Kıbrıs sanat ve edebiyat dergisi açısından fakir, nüfusa gore şiir kitabı dağılımı açısından ise zengin. Dergi geçici, kitap kalıcıymış gibi sanki… Geçmişte çıkıp-batan dergiler, ekonomik nedenler yıldırıyor dergi işine girişmeye kalkanları. ‘Dergi Mezarlığı’ diye bir terim kullanılıyor; bir veya birkaç sayı çıkmış dergi, belli sebeplerden dolayı çıkmıyorsa ölü mü sayılmalı yani? Yayınlanmış her dergi (tek sayıda kalsa da) kültür ve sanat için bir kazançtır, katkıdır. Dönemine ışık tutması bakımından, bazı şiir kitaplarından bile daha önemli ve yararlıdır.

Son dönemdeki sosyo-politik değişimleri, yeni eğilimleri karşılayacak bir edebiyat ve sanat dergisine ihtiyacımız vardı. Varolanlardan daha farklı ve gençlerin dinamizmini içinde taşıdığı için daha radikal.

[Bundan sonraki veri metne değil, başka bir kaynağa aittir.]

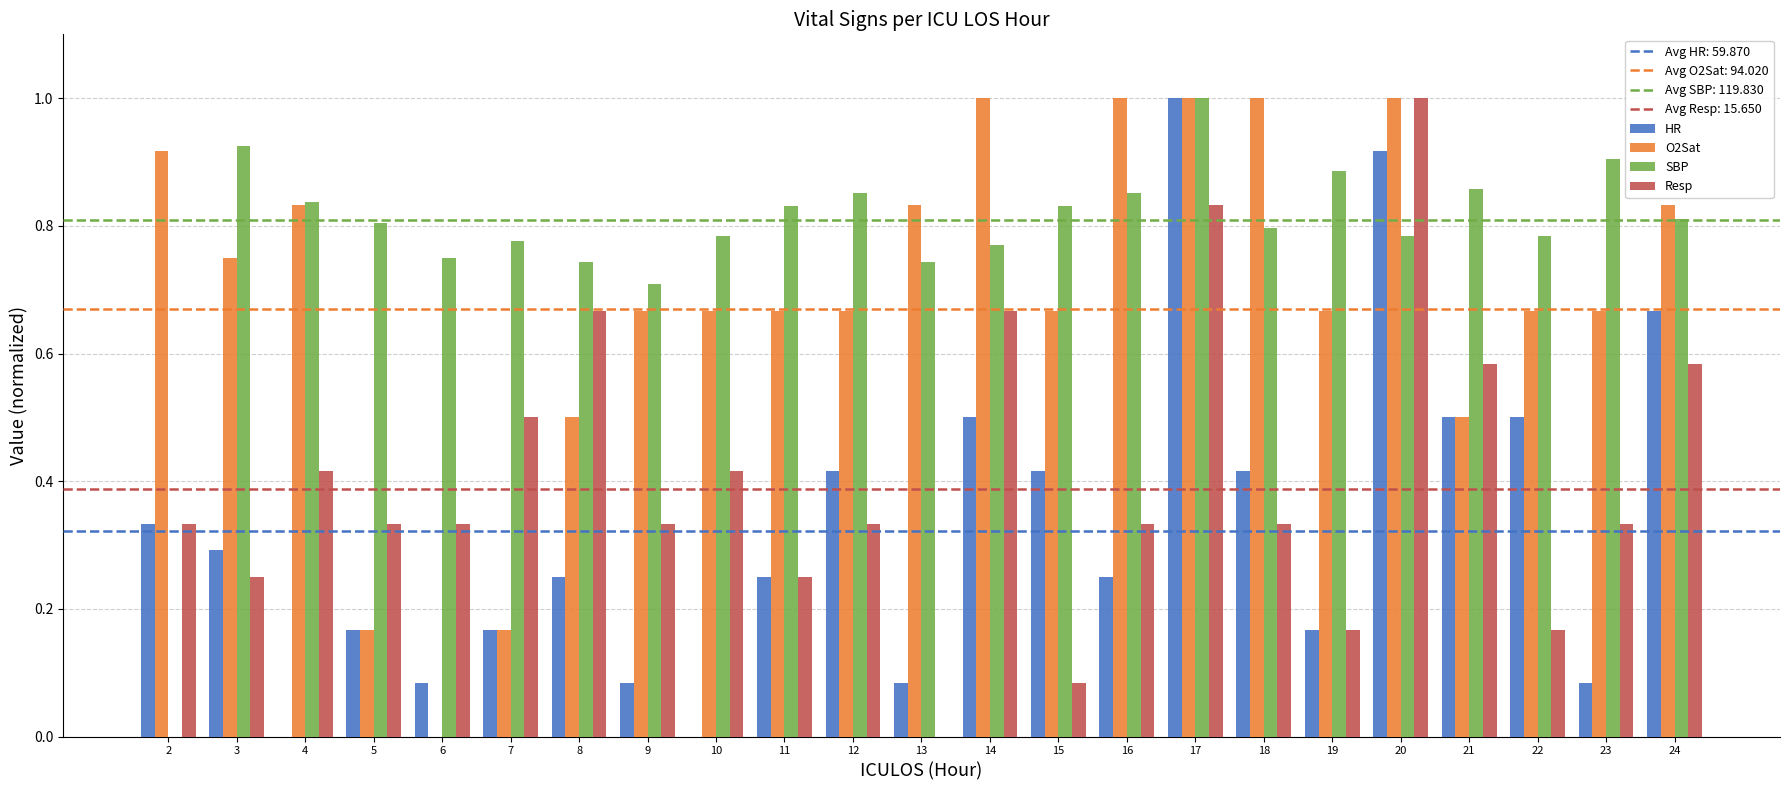

What is the total value across all series at 20?

3.7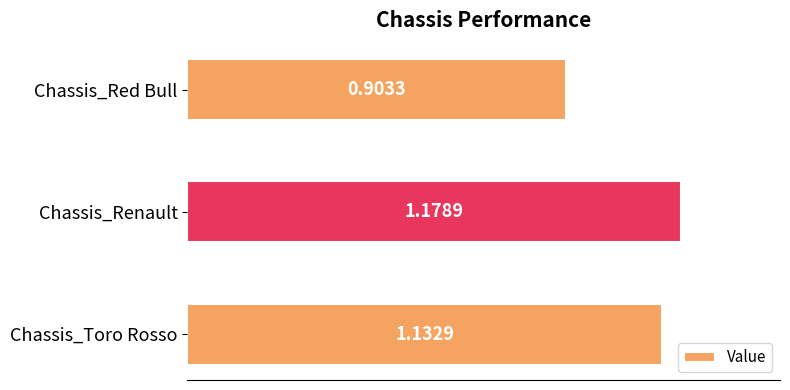

Which label corresponds to the largest value in the chart?

Chassis_Renault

Oldukça uslu şiirler yazılan bu coğrafyada uslu olmayan şiirlerle, ortamda biraz hareket yaratacak; tavır ve tarz olarak zamanın ruhunu yansıtacak bir dergi.

Isırgan, sokması, kaşıntısı, yarattığı kızarıklıklarla bilinir, ondan uzak durulmak için gayret gösterilir. Oysa faydalarını bilen ellerde şifa veren şifalı bir bitkidir (Avrupa’da ilacı, şampuanı, birası, çeşitli yemekleri yapılıyor).

Bitirirken diyeceğimiz, ‘kıçını silmek için ısırgan otu’ bulamayanlara dergimizi öneriyoruz.